Chan's stepfather would park for hours near the end of the runway at the local airfield. "It always bewildered me, that these heavy airplanes can stay airborne," Chan says. "It's an amazing puzzle." Chan sat on the hood of their 1968 yellow Dodge Coronet, eating bags of roasted peanuts, as his stepfather pointed out the jets and the propellers.
"You'd feel the roar in your whole body," Chan recalls. "It wasn't frightening. It was comforting." Sometimes it rained. But Chan felt happy as he imagined the planes navigating the same wet winds that nipped his chin and fingers. He felt, he says, "connected. I thought: 'I belong in that. I'm connected to that. I belong in that airplane.' "
Chan became an Air Force air traffic controller. At age 19, his commander nominated him for the Air Force Academy preparatory school, a step toward his dream of pilot training. But Chan had met a woman in the Air Force. The academy accepted only prospective cadets who were single. Forced to choose, he pursued married life instead of his wings.
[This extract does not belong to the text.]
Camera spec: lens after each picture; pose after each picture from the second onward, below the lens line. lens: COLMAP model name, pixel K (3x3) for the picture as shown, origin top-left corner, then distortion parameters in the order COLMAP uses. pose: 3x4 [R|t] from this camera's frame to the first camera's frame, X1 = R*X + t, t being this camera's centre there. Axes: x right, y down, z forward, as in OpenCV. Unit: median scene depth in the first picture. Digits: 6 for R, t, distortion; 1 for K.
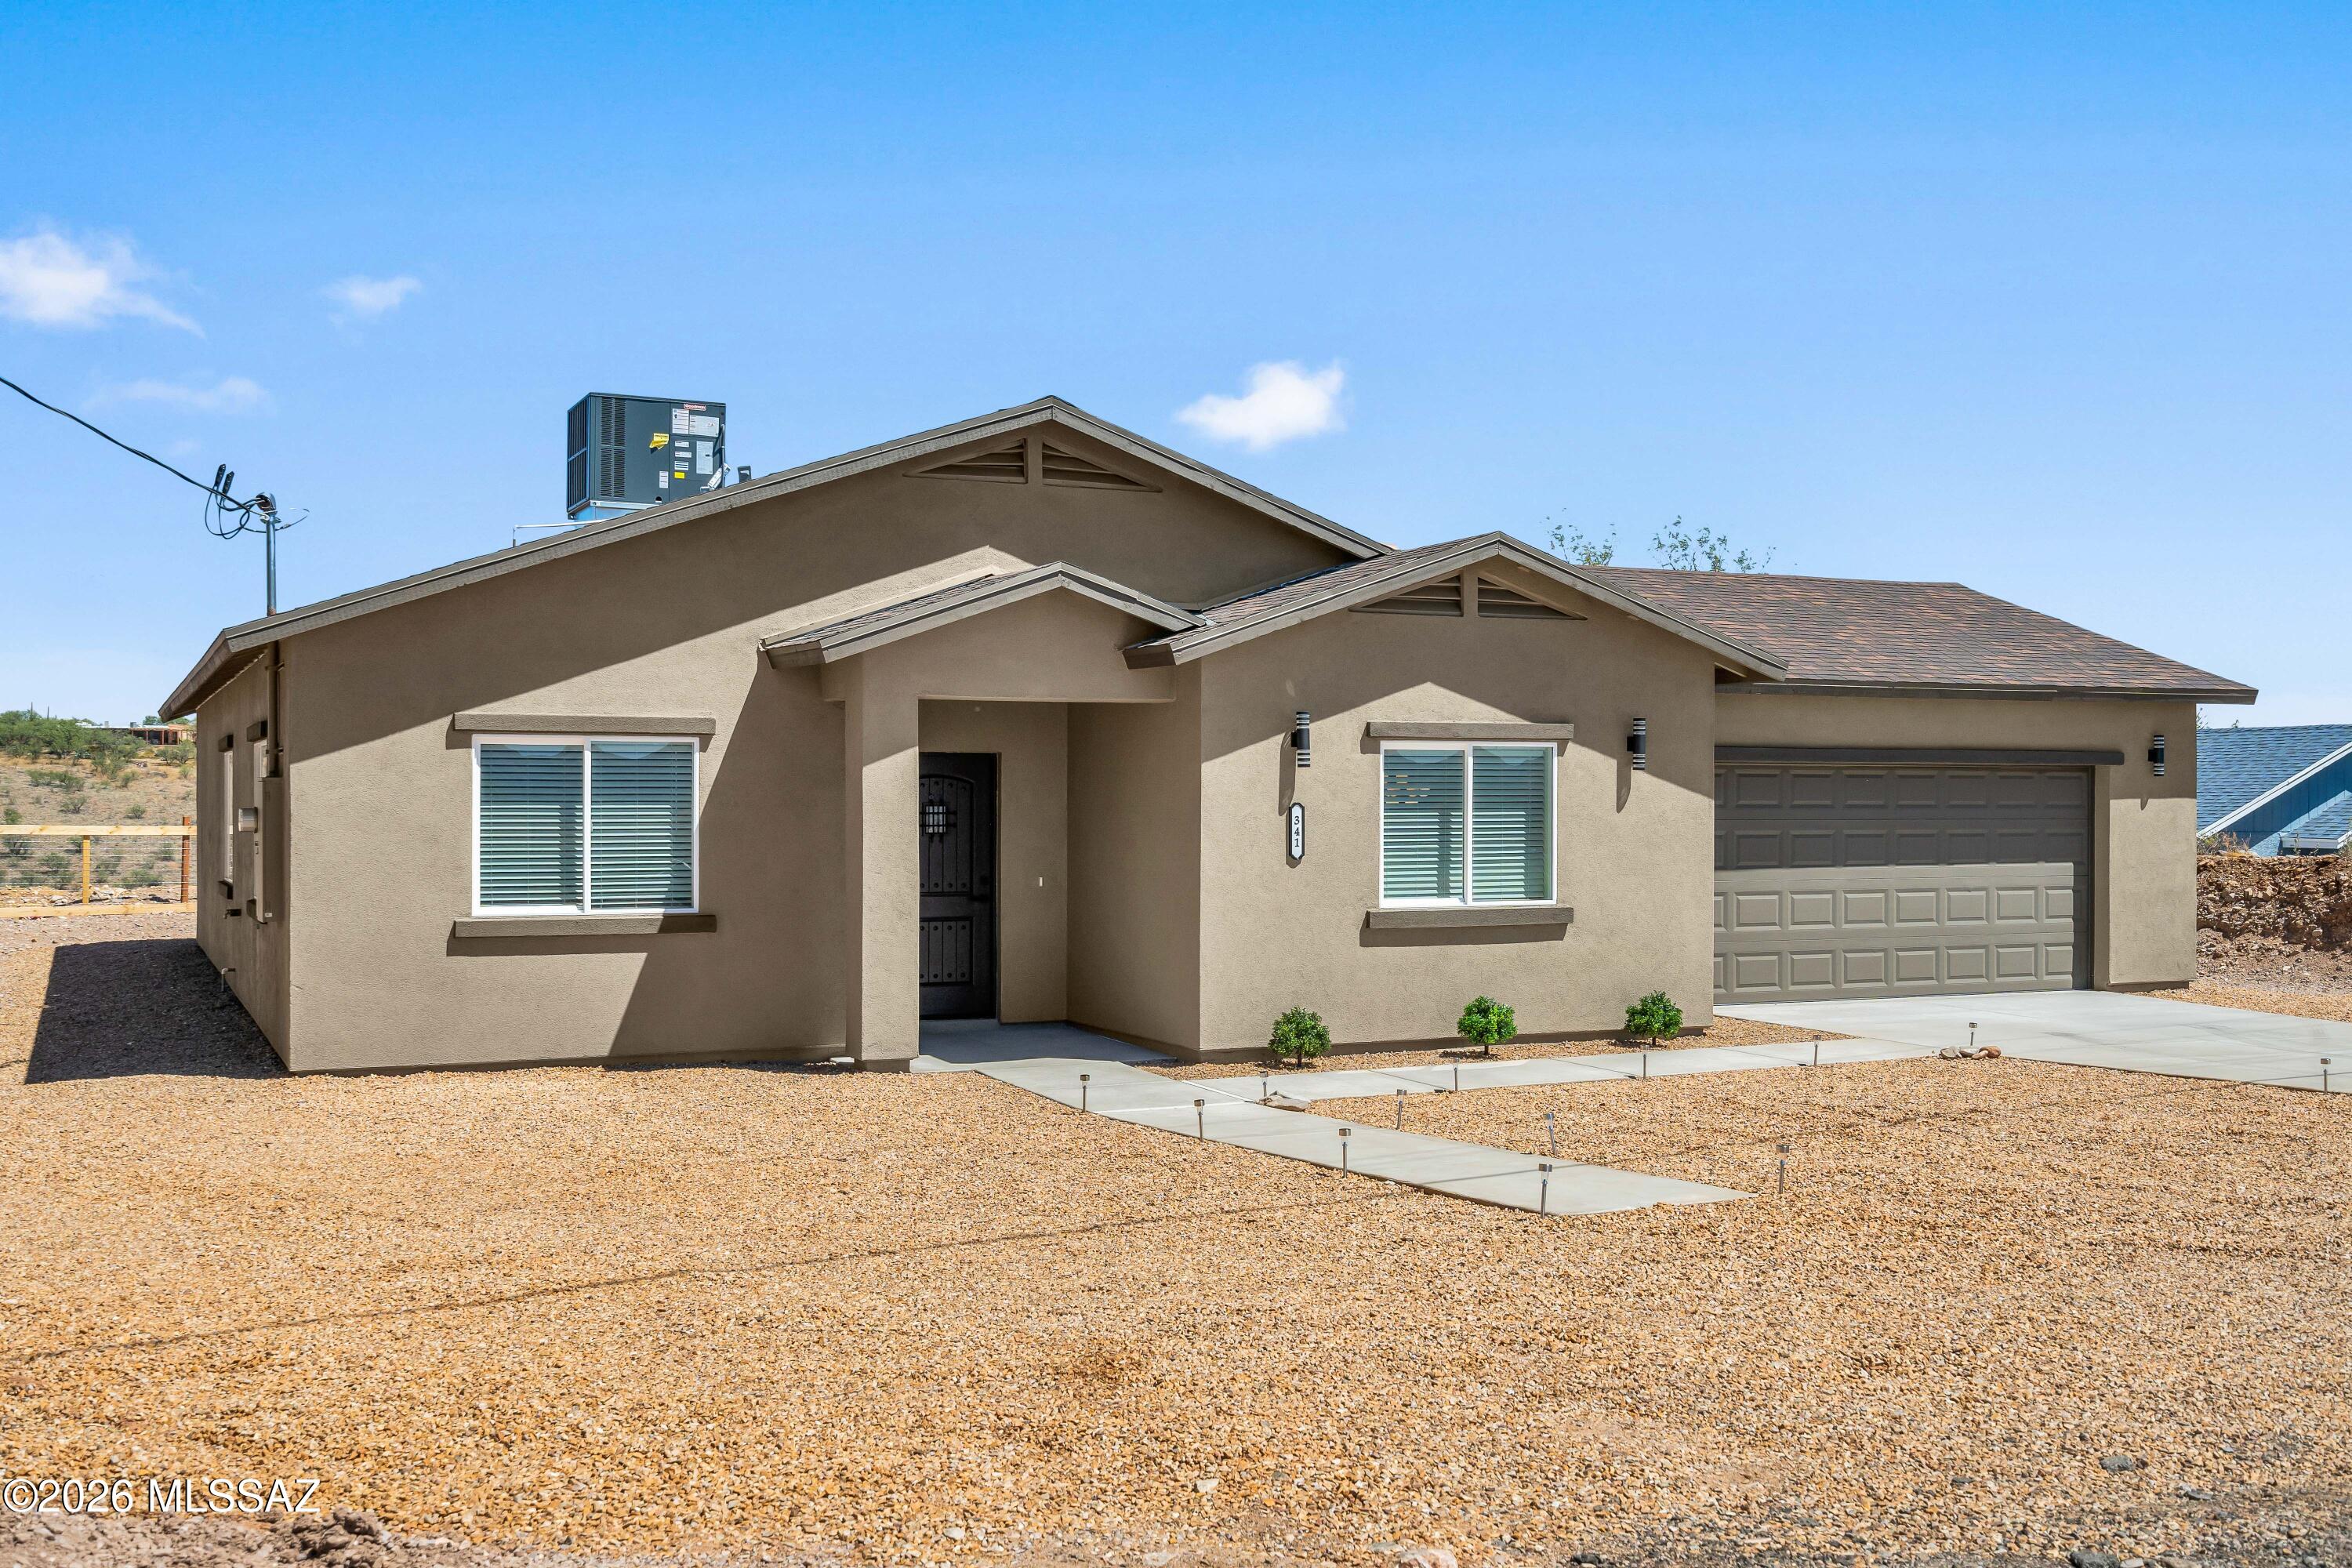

In 1984, as a controller, he was honored by the Air Force Association as one of 12 Outstanding Airmen of the year, for his "superior leadership, job performance, community involvement and personal achievements." Up in the control tower, where Chan rose to supervisor, he felt "wonderment that you could talk to the planes, having that connectivity through the radio." He enrolled in the FAA's air traffic academy and was assigned to Forth Worth.
Then his marriage of 10 years began to fail. So did his performance in the control tower.